[WIP] Implement xml_file fetcher

ucldc · Jul 19, 2023 · 4ee0b6f · 4ee0b6f
1 parent aa897f6
commit 4ee0b6f
Showing 1 changed file with 69 additions and 0 deletions.
diff --git a/metadata_fetcher/fetchers/xml_file_fetcher.py b/metadata_fetcher/fetchers/xml_file_fetcher.py
@@ -0,0 +1,69 @@
+import json
+from .Fetcher import Fetcher, FetchError
+import requests
+from xml.etree import ElementTree
+import settings
+import math
+
+class XmlFileFetcher(Fetcher):
+    def __init__(self, params: dict[str]):
+        """
+        Parameters:
+            params: dict[str]
+        """
+        super(XmlFileFetcher, self).__init__(params)
+
+        self.collection_id = params.get("collection_id")
+        self.url = params.get("harvest_data").get("url")
+        self.per_page = 100
+
+    def fetch_page(self) -> int:
+        """
+        Returns:
+            int
+        """
+        page = {"url": self.url}
+        print(
+            f"[{self.collection_id}]: Fetching {page.get('url')}"
+        )
+        try:
+            response = requests.get(**page)

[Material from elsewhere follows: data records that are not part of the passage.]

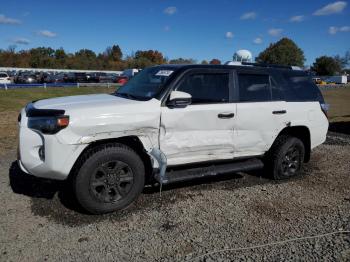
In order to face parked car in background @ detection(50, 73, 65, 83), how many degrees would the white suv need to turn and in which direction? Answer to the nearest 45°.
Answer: approximately 135° to its right

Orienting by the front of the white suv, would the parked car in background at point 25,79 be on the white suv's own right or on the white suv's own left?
on the white suv's own right

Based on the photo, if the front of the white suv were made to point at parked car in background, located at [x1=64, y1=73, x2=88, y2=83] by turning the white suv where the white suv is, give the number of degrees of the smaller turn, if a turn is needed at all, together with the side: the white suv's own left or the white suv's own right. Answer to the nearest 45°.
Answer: approximately 135° to the white suv's own right
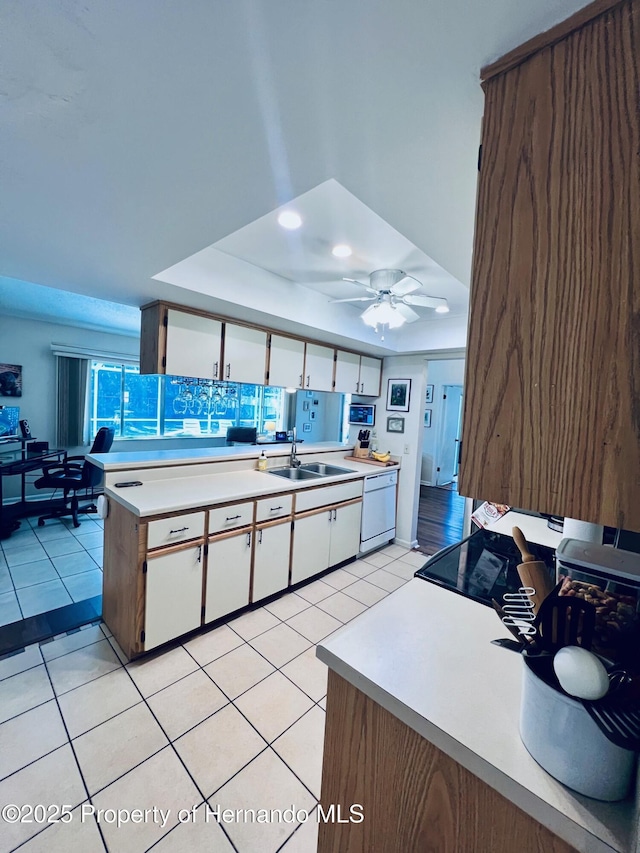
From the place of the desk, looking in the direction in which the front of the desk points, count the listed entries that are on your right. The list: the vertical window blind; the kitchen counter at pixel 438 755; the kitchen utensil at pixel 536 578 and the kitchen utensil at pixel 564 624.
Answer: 3

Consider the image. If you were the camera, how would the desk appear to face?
facing to the right of the viewer

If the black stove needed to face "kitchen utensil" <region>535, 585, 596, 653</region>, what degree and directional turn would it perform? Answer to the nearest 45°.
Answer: approximately 135° to its left

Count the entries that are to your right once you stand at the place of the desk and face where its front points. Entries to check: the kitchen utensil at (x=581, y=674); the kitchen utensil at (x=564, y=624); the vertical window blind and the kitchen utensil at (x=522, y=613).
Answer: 3

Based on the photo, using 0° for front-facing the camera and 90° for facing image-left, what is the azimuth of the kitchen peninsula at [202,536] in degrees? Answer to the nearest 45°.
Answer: approximately 315°

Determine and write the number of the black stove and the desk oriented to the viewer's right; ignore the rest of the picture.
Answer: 1
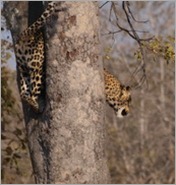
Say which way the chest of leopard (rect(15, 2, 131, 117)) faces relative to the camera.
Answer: to the viewer's right
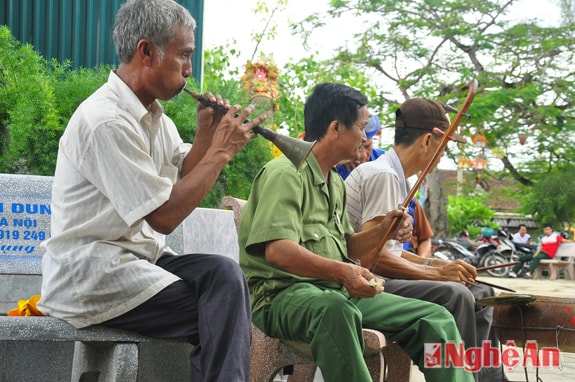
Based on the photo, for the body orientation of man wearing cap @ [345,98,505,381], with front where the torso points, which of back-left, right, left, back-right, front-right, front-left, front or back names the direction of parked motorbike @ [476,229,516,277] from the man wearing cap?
left

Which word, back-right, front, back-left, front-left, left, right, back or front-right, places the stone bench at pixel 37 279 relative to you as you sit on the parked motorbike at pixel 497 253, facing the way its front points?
front-left

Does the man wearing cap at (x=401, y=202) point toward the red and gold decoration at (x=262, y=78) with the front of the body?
no

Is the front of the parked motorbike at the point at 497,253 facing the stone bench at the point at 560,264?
no

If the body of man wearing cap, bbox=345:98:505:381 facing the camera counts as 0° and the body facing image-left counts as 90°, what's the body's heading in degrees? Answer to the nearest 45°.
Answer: approximately 270°

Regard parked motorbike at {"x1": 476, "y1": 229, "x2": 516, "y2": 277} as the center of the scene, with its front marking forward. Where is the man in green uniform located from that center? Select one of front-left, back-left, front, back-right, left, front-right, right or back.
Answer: front-left

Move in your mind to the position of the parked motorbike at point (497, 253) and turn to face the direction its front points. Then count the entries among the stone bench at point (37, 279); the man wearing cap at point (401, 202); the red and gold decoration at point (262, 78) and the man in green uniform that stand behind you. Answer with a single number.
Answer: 0

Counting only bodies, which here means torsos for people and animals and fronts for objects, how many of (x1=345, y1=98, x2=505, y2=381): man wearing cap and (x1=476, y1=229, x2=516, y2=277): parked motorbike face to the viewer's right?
1

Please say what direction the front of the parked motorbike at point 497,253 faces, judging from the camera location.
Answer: facing the viewer and to the left of the viewer

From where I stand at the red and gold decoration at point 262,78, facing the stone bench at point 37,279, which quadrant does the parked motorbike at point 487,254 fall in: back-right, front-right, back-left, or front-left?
back-left

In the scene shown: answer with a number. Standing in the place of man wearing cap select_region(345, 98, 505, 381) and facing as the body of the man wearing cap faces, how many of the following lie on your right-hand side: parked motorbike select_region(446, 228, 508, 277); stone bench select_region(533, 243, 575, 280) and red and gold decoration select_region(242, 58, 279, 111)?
0

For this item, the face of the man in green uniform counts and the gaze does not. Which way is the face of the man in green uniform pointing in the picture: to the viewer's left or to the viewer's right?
to the viewer's right

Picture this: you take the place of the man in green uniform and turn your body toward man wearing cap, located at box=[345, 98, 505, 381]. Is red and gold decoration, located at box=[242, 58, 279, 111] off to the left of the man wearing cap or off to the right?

+            response.raise_for_status()
+        except requests.exceptions.HTTPError:
+            raise FetchError(
+                f"[{self.collection_id}]: unable to fetch ")
+
+        return self.fetch_all_pages(response)
+
+    def fetch_all_pages(self, response) -> int:
+        """
+        Parameters:
+            response: Requests.response
+
+        Returns:
+            int
+        """
+        xml = ElementTree.fromstring(response.text)
+        record_nodes = xml.findall(".//record")
+        pages = math.ceil(len(record_nodes) / self.per_page)
+
+        for page in range(pages):
+            skip = self.write_page * self.per_page
+            items = record_nodes[skip:(skip + self.per_page)]
+            content = "".join([ElementTree.tostring(item, encoding="unicode")
+                               for item in items])
+            if settings.DATA_DEST == 'local':
+                self.fetchtolocal(content)
+            else:
+                self.fetchtos3(content)
+            self.write_page += 1
+        return len(record_nodes)
+
+    def json(self) -> str:
+        """
+        This fetcher is run once, then done
+
+        Returns: str
+        """
+        return json.dumps({"finished": True})
+